The business benefits of this move to Google Cloud were significant. The first benefit was the elasticity of the cloud, specifically the ability to grow on demand and request resources quickly and efficiently. The lead times to provision new specialized compute infrastructure went from six months to just a few days. Another benefit the team received was a reduction in operational costs, which meant they could now manage a much bigger footprint. With Google Cloud, infrastructure bugs could be identified and resolved within hours. The team could also innovate faster because it was spending less time on data center maintenance. 

Outside of resource management benefits, the team was able to leverage Google Cloud’s AI and ML capabilities to design more efficient chips.
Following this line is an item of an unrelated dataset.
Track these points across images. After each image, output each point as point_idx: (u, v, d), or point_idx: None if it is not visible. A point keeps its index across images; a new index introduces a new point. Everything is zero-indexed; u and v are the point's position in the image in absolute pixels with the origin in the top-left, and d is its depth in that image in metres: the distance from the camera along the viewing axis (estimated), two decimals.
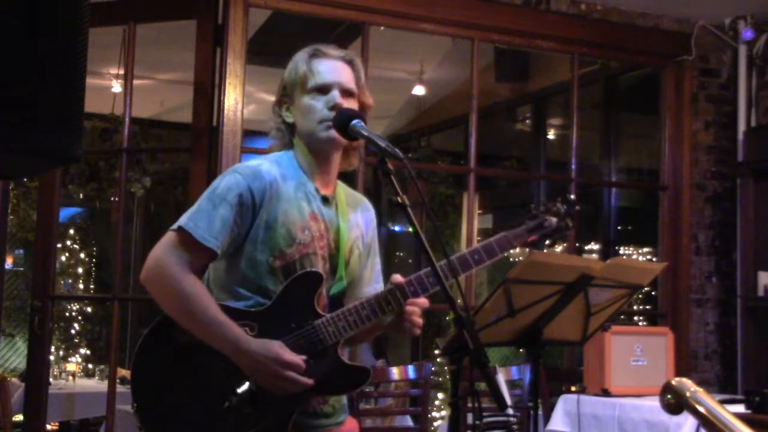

They leveraged various ML algorithms, readily available in Google Cloud to efficiently navigate large search spaces and apply unique optimizations at various stages of chip design. This resulted in a shortened chip design process, reduced time-to-market, expanded product areas for ML accelerators, and improved efficiency.

The chip design team has launched full designs built using Google Cloud, including the last two generations of TPUs and YouTube’s video accelerator program, Argos VCU. Without the size limitations of a physical datacenter, chip designers were able to run more jobs to weed out bugs. Since moving to Google Cloud, the team increased daily job submissions by 170% over the past year while maintaining a flat scheduling latency. The workload is supported across 250+ GKE clusters spanning multiple Google Cloud regions. The platform also mediates access to EDA tool licenses needed to run jobs on Google Cloud.

TPU V2 in Data Center

Looking to the future

With Google Cloud’s AI and data capabilities, the chip development infrastructure team can anticipate resource usage and use less compute resources as a result.  With access to all metadata, enabled by the massive storage available in Google Cloud, the chip design team can optimize the data storage type to enable the fastest medium for the jobs. Chip design and development will now only continue to improve in its efficiency. In the future, the chip development infrastructure team plans to open source parts of its process, specifically its Bazel build rules and regression systems, so other chip manufacturers can benefit from the approach they used with Google Cloud.